Global gap between rich and poor widens: report

Personal wealth surges at the fastest rate ever recorded: report

While the global economy continues to face challenges, personal wealth has surged at a record pace, increasing $20.1 trillion during the past year and widening the inequality gap between the rich and poor, according to the latest Credit Suisse Global Wealth Report.

Healthy housing markets and robust equity prices helped this increase, leading to an 8.3 per cent growth in global wealth to $263 trillion and marking the first time household wealth exceeded the $250 trillion threshold, the report said.

The annual growth of $20.1 trillion was the highest recorded since 2007. The report’s findings suggest personal wealth has been rising at the fastest rate ever recorded.

In order to illustrate wealth inequality, Credit Suisse noted – debts aside – an individual would require a mere $3,650 to belong to the wealthiest half of world citizens. However, in order to be part of the world’s top 10, more than $77,000 is required, and $798,000 to belong to the wealthiest 1 per cent.

The report analysed wealth ownership for every region, finding North America to have witnessed the highest increase in wealth from mid-2013 until mid-2014, growing 11.4 per cent. Europe followed with an increase of 10.6 per cent, Africa with 6.3 per cent and Asia Pacific with 3.6 per cent.

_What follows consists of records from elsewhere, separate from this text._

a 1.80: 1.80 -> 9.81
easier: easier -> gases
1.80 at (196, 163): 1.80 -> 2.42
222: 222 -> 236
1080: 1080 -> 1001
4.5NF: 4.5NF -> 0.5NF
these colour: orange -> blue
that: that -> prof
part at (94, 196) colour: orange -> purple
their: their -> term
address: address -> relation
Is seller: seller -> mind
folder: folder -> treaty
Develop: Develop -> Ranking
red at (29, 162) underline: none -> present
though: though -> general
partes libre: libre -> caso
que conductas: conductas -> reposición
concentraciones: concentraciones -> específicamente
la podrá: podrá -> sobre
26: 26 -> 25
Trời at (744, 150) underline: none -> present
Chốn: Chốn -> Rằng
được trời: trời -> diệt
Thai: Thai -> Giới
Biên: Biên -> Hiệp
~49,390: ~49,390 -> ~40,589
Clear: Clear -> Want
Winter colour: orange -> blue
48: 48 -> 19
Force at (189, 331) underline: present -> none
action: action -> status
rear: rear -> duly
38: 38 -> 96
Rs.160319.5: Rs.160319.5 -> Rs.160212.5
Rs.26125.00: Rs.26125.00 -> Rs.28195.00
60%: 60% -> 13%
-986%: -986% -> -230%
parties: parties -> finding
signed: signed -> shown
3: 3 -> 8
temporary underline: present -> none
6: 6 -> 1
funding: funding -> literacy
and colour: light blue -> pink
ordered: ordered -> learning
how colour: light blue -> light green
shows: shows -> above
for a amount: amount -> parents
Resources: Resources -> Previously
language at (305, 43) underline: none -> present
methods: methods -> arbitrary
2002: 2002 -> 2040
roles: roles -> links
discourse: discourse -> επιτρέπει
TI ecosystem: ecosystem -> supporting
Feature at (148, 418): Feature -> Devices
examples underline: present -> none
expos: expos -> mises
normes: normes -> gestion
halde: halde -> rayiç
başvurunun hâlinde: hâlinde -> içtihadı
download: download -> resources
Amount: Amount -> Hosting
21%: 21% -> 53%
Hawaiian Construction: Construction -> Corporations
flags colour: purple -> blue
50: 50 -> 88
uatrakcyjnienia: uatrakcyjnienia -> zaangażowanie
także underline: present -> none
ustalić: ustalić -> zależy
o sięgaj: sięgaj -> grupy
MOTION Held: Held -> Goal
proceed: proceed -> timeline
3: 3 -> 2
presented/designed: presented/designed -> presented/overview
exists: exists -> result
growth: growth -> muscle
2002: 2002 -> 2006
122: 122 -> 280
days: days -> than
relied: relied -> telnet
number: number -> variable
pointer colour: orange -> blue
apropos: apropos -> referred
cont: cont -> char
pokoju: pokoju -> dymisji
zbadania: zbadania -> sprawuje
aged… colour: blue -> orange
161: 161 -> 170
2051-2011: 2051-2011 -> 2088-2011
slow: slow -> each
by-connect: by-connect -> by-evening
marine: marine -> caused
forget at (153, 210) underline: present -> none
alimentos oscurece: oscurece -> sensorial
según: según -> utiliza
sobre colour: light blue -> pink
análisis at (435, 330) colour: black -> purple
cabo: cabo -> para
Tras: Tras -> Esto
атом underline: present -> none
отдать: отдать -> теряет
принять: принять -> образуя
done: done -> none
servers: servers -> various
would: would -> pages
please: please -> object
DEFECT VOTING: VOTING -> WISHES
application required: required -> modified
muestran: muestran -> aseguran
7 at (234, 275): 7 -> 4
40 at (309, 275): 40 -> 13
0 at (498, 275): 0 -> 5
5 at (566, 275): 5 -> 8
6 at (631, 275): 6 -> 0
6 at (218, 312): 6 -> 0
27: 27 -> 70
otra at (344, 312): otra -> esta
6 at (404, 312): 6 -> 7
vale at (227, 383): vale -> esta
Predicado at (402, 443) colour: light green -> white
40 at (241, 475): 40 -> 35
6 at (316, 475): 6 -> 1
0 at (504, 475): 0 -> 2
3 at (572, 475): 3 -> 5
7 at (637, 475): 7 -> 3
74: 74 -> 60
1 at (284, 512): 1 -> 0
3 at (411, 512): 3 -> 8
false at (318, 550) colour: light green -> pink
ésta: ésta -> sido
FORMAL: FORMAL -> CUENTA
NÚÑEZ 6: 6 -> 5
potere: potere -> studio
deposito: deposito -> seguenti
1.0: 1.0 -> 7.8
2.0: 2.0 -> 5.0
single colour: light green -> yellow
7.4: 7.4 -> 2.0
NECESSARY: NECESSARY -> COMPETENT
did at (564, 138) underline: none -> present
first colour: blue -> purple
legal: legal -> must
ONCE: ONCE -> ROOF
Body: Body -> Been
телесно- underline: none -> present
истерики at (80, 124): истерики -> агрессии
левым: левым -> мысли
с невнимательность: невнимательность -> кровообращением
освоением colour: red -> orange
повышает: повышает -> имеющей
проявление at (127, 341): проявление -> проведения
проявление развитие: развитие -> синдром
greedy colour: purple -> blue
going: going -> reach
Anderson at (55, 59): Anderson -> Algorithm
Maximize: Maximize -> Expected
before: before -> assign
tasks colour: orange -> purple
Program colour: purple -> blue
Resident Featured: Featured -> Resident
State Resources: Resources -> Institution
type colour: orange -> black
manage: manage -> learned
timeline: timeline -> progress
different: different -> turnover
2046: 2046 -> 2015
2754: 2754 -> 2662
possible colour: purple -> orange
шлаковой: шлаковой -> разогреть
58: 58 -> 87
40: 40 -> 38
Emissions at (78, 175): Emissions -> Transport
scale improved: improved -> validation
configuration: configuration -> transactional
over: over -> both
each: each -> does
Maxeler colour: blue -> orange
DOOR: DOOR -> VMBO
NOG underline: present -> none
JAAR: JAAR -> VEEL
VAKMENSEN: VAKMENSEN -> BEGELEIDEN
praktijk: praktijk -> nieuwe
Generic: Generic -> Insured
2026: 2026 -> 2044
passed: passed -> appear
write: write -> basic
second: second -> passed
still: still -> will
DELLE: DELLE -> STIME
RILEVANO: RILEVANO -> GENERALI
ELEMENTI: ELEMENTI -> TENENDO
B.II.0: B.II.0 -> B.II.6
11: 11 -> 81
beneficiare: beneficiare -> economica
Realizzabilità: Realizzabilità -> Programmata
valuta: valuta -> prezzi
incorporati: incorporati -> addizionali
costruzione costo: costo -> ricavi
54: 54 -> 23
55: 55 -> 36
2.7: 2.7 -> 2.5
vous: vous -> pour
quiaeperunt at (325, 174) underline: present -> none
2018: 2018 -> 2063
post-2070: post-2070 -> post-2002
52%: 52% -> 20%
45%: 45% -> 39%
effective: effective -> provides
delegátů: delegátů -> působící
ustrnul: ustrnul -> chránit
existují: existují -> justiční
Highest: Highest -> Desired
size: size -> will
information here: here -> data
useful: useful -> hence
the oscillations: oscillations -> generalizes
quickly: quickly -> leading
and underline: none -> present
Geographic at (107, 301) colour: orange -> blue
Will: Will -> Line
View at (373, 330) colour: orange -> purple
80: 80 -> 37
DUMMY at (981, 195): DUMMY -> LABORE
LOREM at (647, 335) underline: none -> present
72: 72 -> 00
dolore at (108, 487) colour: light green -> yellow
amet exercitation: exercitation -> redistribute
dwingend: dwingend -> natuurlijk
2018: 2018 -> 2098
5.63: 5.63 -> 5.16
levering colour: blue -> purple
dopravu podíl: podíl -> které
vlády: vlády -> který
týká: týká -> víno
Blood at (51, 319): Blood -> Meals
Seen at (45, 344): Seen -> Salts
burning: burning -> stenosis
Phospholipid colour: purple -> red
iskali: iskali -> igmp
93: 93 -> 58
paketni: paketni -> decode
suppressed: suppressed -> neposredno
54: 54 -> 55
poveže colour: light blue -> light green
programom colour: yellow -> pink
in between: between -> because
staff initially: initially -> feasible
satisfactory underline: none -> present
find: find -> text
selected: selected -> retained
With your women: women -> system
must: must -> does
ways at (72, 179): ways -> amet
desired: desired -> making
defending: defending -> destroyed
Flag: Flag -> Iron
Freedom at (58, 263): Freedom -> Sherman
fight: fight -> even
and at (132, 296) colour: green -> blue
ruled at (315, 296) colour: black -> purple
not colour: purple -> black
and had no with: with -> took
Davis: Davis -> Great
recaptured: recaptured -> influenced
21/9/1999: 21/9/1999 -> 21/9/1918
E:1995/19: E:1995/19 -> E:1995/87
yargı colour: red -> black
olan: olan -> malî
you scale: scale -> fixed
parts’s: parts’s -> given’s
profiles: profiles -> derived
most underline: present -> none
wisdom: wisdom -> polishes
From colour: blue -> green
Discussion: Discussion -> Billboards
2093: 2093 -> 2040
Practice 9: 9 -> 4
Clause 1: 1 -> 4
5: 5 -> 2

In both North America and Europe, capital markets made significant contributions to wealth growth. On the other hand, Asia and specifically China make up the largest portion of newly created wealth among emerging markets.

In many countries, “the disparity between population and wealth becomes increasingly apparent,” the report said. For example, despite making significant strides over the past years, China accounts for 21.4 per cent of the adult population of the world, but only 8.1 per cent of global wealth. This is similar for Latin America.

In Africa and India, however, the population share exceeds the wealth share by a multiple of more than ten, it noted. As net worth per adult globally surged to an all-time high, there are considerable variations between countries and regions.

The richest countries, where wealth per adult stands at above $100,000, can be found in North America, Western Europe and a number of wealthy Asia-Pacific and Middle Eastern nations.